WHAT YOU SHOULD DO>
Each entry below should appear again exactly as written, without pictures.

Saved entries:
--------------------------------------------------

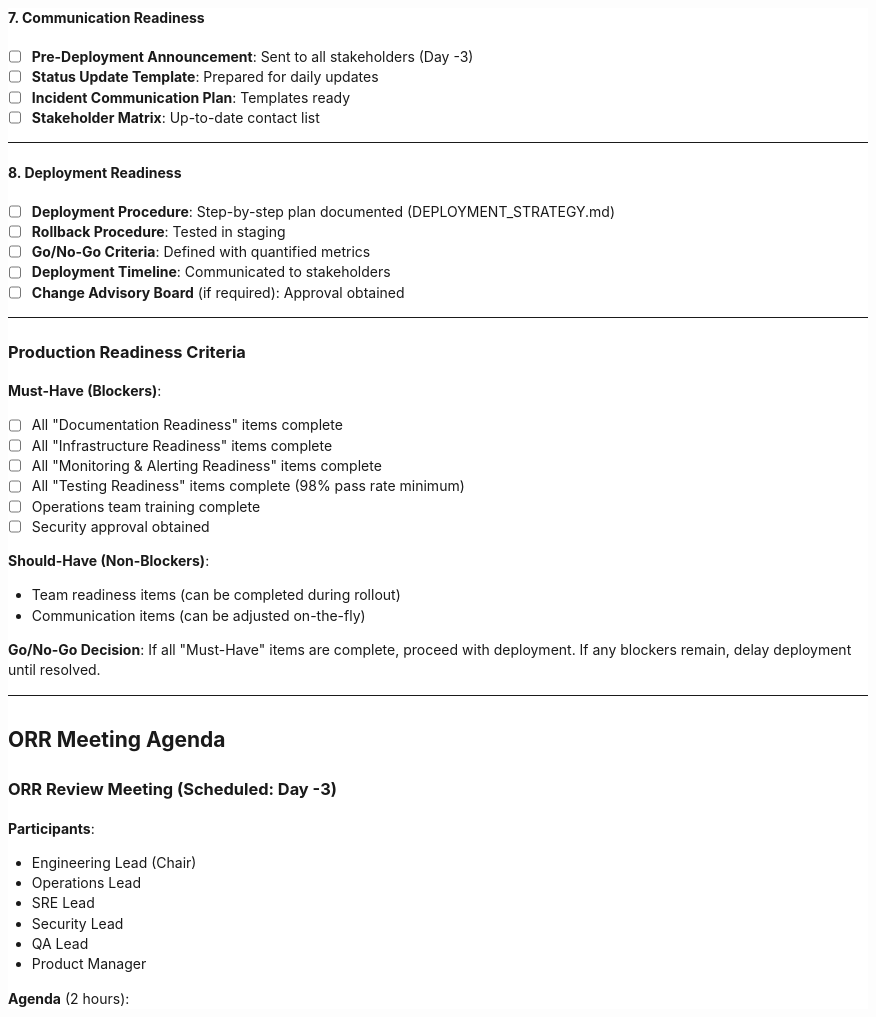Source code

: 
#### 7. Communication Readiness

- [ ] **Pre-Deployment Announcement**: Sent to all stakeholders (Day -3)
- [ ] **Status Update Template**: Prepared for daily updates
- [ ] **Incident Communication Plan**: Templates ready
- [ ] **Stakeholder Matrix**: Up-to-date contact list

---

#### 8. Deployment Readiness

- [ ] **Deployment Procedure**: Step-by-step plan documented (DEPLOYMENT_STRATEGY.md)
- [ ] **Rollback Procedure**: Tested in staging
- [ ] **Go/No-Go Criteria**: Defined with quantified metrics
- [ ] **Deployment Timeline**: Communicated to stakeholders
- [ ] **Change Advisory Board** (if required): Approval obtained

---

### Production Readiness Criteria

**Must-Have (Blockers)**:

- [ ] All "Documentation Readiness" items complete
- [ ] All "Infrastructure Readiness" items complete
- [ ] All "Monitoring & Alerting Readiness" items complete
- [ ] All "Testing Readiness" items complete (98% pass rate minimum)
- [ ] Operations team training complete
- [ ] Security approval obtained

**Should-Have (Non-Blockers)**:

- Team readiness items (can be completed during rollout)
- Communication items (can be adjusted on-the-fly)

**Go/No-Go Decision**: If all "Must-Have" items are complete, proceed with deployment. If any blockers remain, delay deployment until resolved.

---

## ORR Meeting Agenda

### ORR Review Meeting (Scheduled: Day -3)

**Participants**:

- Engineering Lead (Chair)
- Operations Lead
- SRE Lead
- Security Lead
- QA Lead
- Product Manager

**Agenda** (2 hours):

--------------------------------------------------

FINISHED TASK>
Source code

: 
#### 7. Communication Readiness

- [ ] **Pre-Deployment Announcement**: Sent to all stakeholders (Day -3)
- [ ] **Status Update Template**: Prepared for daily updates
- [ ] **Incident Communication Plan**: Templates ready
- [ ] **Stakeholder Matrix**: Up-to-date contact list

---

#### 8. Deployment Readiness

- [ ] **Deployment Procedure**: Step-by-step plan documented (DEPLOYMENT_STRATEGY.md)
- [ ] **Rollback Procedure**: Tested in staging
- [ ] **Go/No-Go Criteria**: Defined with quantified metrics
- [ ] **Deployment Timeline**: Communicated to stakeholders
- [ ] **Change Advisory Board** (if required): Approval obtained

---

### Production Readiness Criteria

**Must-Have (Blockers)**:

- [ ] All "Documentation Readiness" items complete
- [ ] All "Infrastructure Readiness" items complete
- [ ] All "Monitoring & Alerting Readiness" items complete
- [ ] All "Testing Readiness" items complete (98% pass rate minimum)
- [ ] Operations team training complete
- [ ] Security approval obtained

**Should-Have (Non-Blockers)**:

- Team readiness items (can be completed during rollout)
- Communication items (can be adjusted on-the-fly)

**Go/No-Go Decision**: If all "Must-Have" items are complete, proceed with deployment. If any blockers remain, delay deployment until resolved.

---

## ORR Meeting Agenda

### ORR Review Meeting (Scheduled: Day -3)

**Participants**:

- Engineering Lead (Chair)
- Operations Lead
- SRE Lead
- Security Lead
- QA Lead
- Product Manager

**Agenda** (2 hours):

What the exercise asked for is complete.